Lower-than-anticipated market acceptance of Ford’s new or existing products. Although we conduct
extensive market research before launching new or refreshed vehicles, many factors both within and outside our
control affect the success of new or existing products in the marketplace. Offering vehicles that customers want and
value can mitigate the risks of increasing price competition and declining demand, but vehicles that are perceived to be
less desirable (whether in terms of price, quality, styling, safety, overall value, fuel efficiency, or other attributes) can
exacerbate these risks. For example, if a new model were to experience quality issues at the time of launch, the
vehicle’s perceived quality could be affected even after the issues had been corrected, resulting in lower sales
volumes, market share, and profitability.
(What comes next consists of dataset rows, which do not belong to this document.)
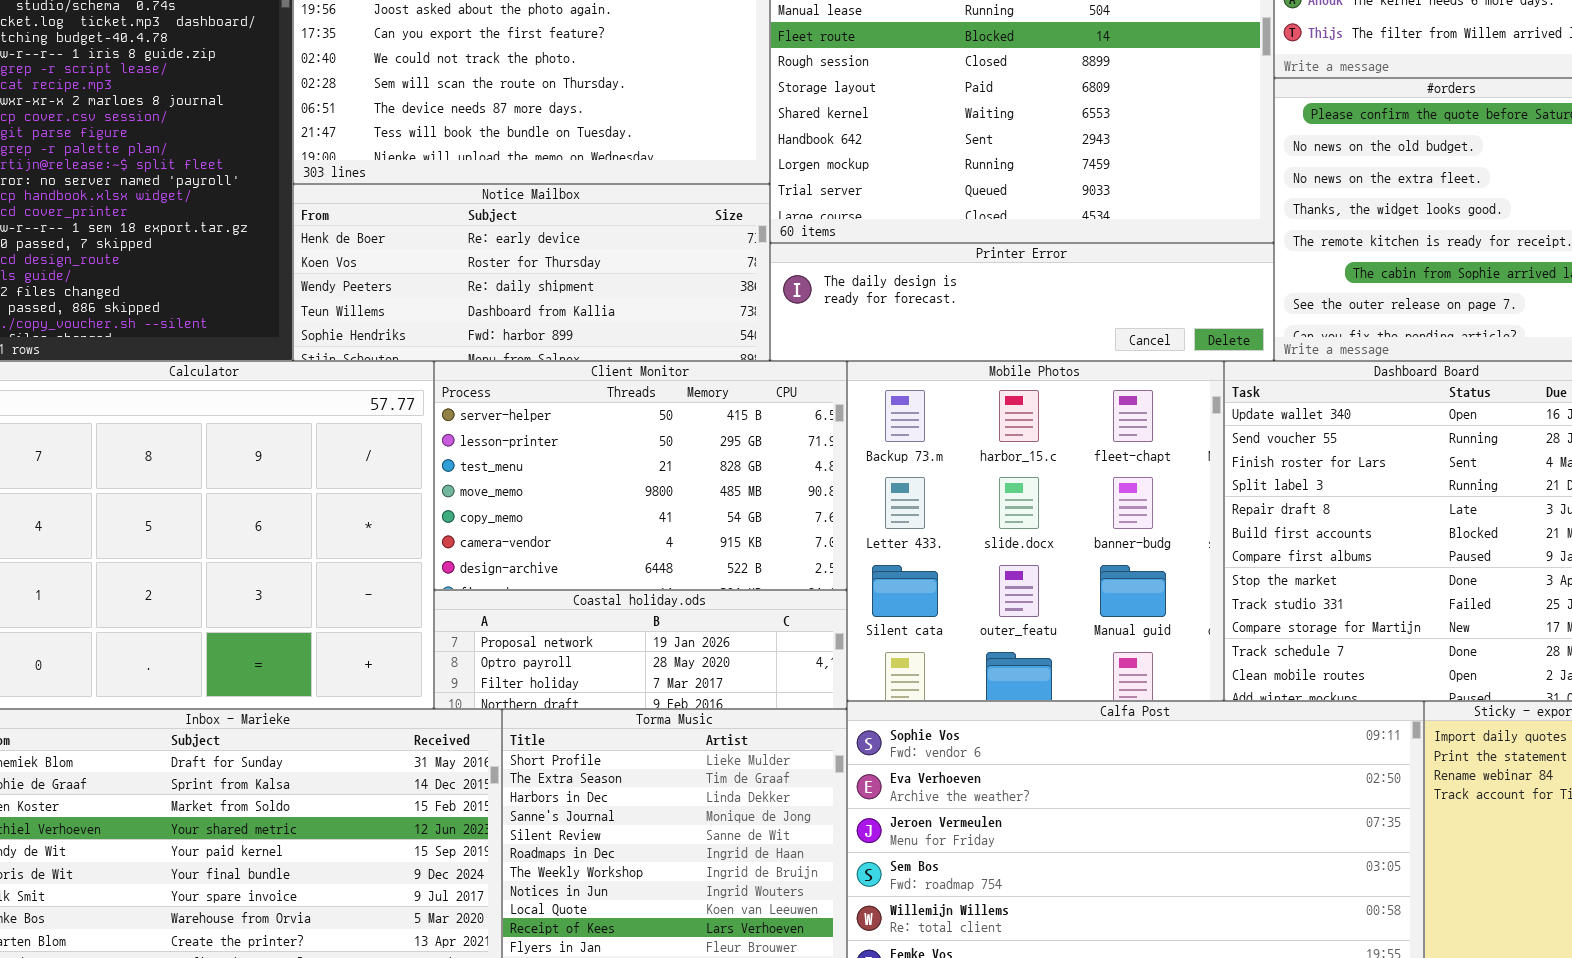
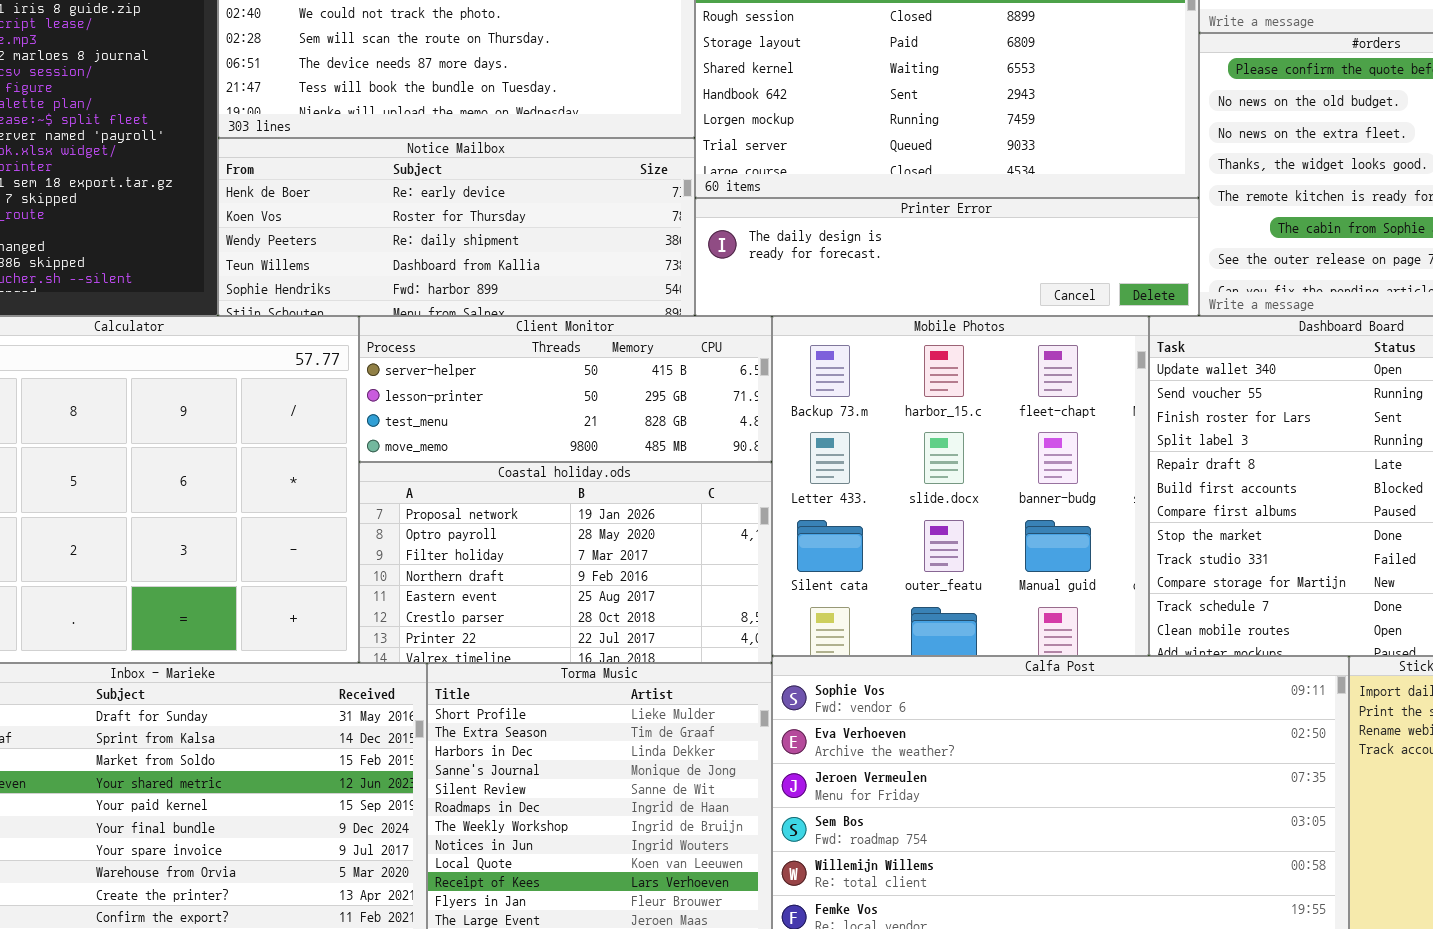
Client Monitor: [434,361,847,590] -> [359,316,772,462], resized
Coastal holiday.ods: [434,590,847,709] -> [359,462,772,663], resized

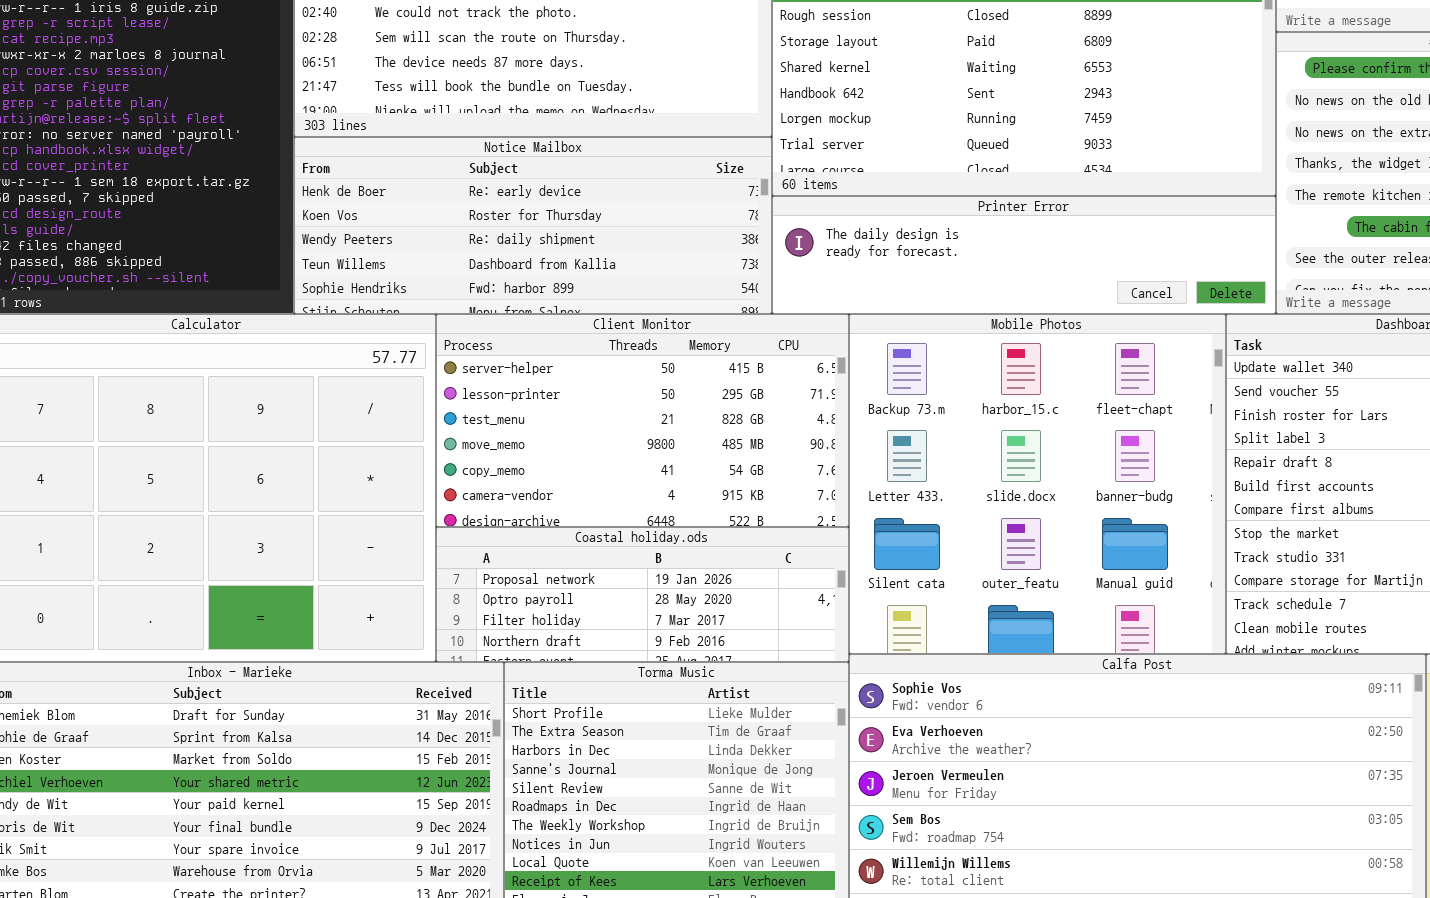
Client Monitor: [359,316,772,462] -> [436,314,849,527], resized
Coastal holiday.ods: [359,462,772,663] -> [436,527,849,662], resized

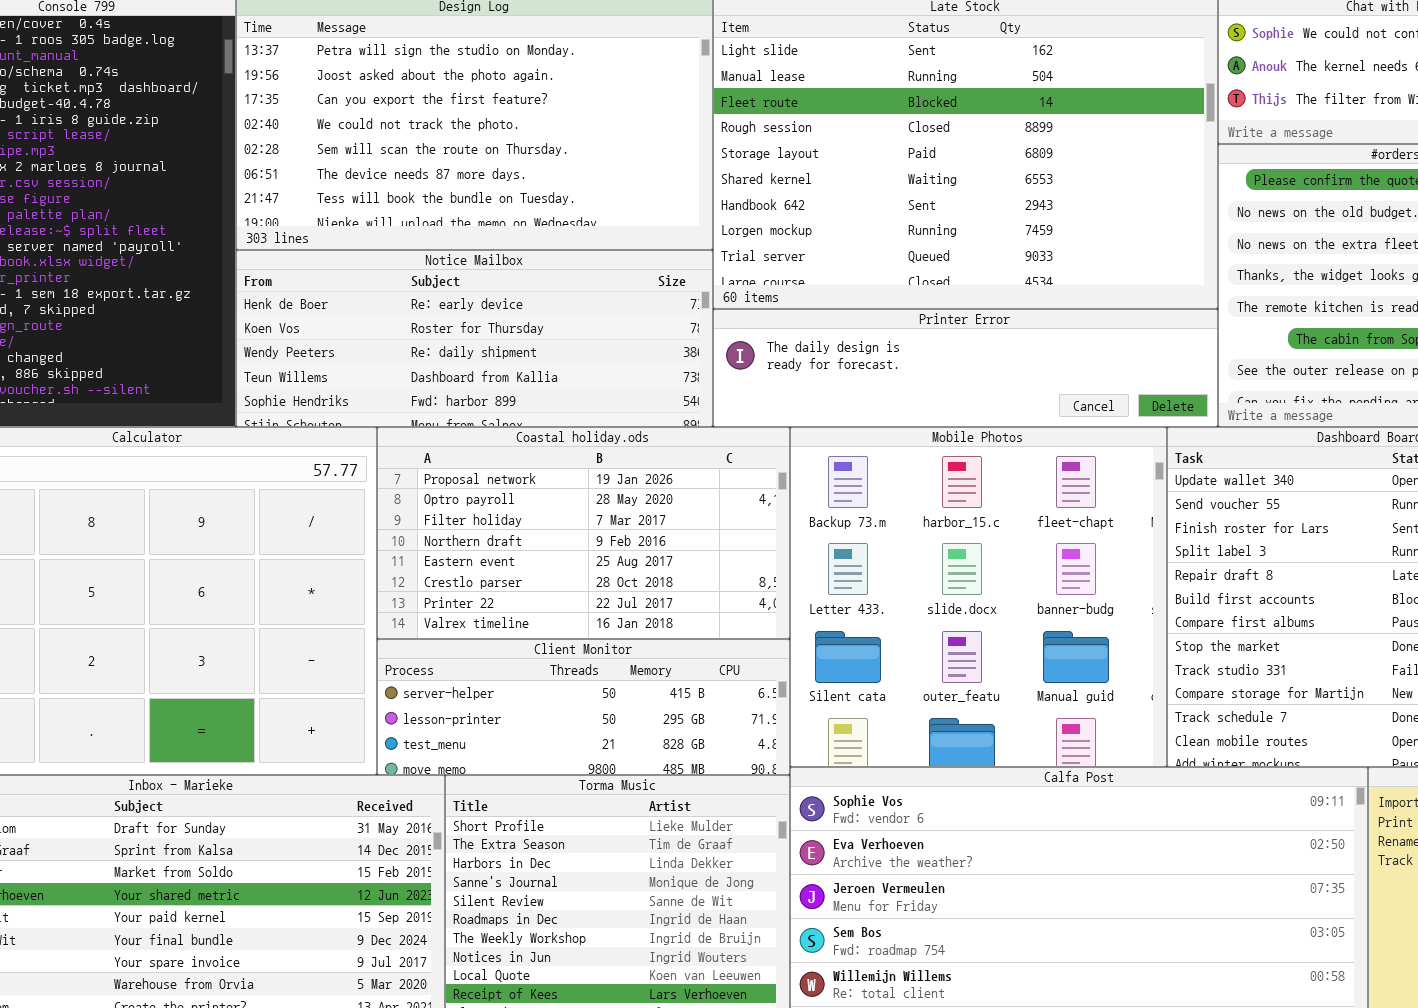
Client Monitor: [436,314,849,527] -> [377,639,790,775], moved, resized
Coastal holiday.ods: [436,527,849,662] -> [377,427,790,639], moved, resized

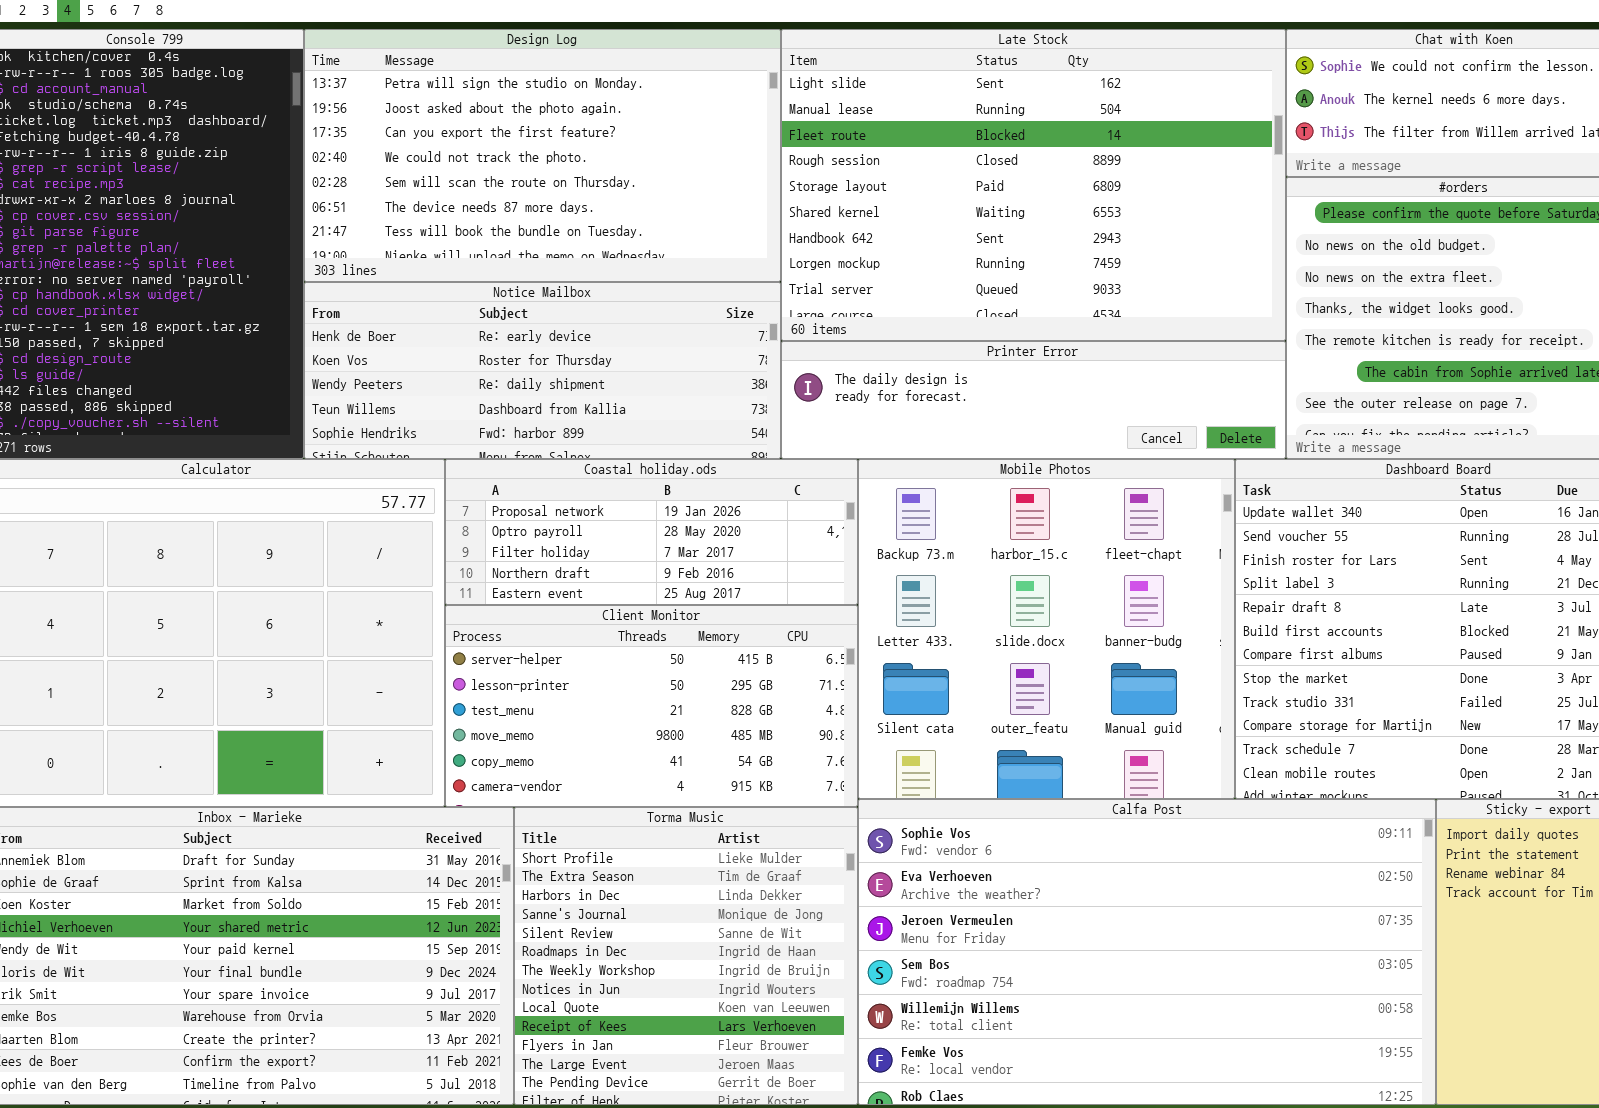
Coastal holiday.ods: [377,427,790,639] -> [445,459,858,605], resized
Client Monitor: [377,639,790,775] -> [445,605,858,807], resized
In addition, with increased consumer interconnectedness through the internet,
social media, and other media, mere allegations relating to quality, safety, fuel efficiency, corporate social responsibility,
or other key attributes can negatively impact our reputation or market acceptance of our products, even where such
allegations prove to be inaccurate or unfounded.
Market shift away from sales of larger, more profitable vehicles beyond Ford’s current planning
assumption, particularly in the United States. A shift in consumer preferences away from larger, more profitable
vehicles at levels beyond our current planning assumption could result in an immediate and substantial adverse impact
on our financial condition and results of operations. Although we have a balanced portfolio of small, medium, and large
cars, utilities, and trucks with competitive fuel efficiency, a shift in consumer preferences away from sales of larger,
more profitable vehicles at levels greater than our current planning assumption—whether because of spiking fuel
prices, a decline in the construction industry, government actions or incentives, or other reasons—still could have a
substantial adverse effect on our financial condition and results of operations.
An increase in or continued volatility of fuel prices, or reduced availability of fuel. An increase in fuel prices,
continued price volatility, or reduced availability of fuel, particularly in the United States, could result in weakening of
demand for relatively more-profitable large cars, utilities, and trucks, while increasing demand for relatively less-
profitable small vehicles. Continuation or acceleration of such a trend beyond our current planning assumption, or
volatility in demand across segments, could have a substantial adverse effect on our financial condition and results of
operations.
Continued or increased price competition resulting from industry excess capacity, currency fluctuations,
or other factors. The global automotive industry is intensely competitive, with manufacturing capacity far exceeding
current demand. According to the January 2015 report issued by IHS Automotive, the global automotive industry is
estimated to have had excess capacity of about 29 million units in 2014. Industry overcapacity has resulted in many
manufacturers offering marketing incentives on vehicles in an attempt to maintain and grow market share; these
incentives historically have included a combination of subsidized financing or leasing programs, price rebates, and
other incentives. As a result, we are not necessarily able to set our prices to offset higher costs of marketing
incentives, commodity or other cost increases, or the impact of adverse currency fluctuations, including pricing
advantages foreign competitors may have because of their weaker home market currencies. Continuation of or
increased excess capacity could have a substantial adverse effect on our financial condition and results of operations.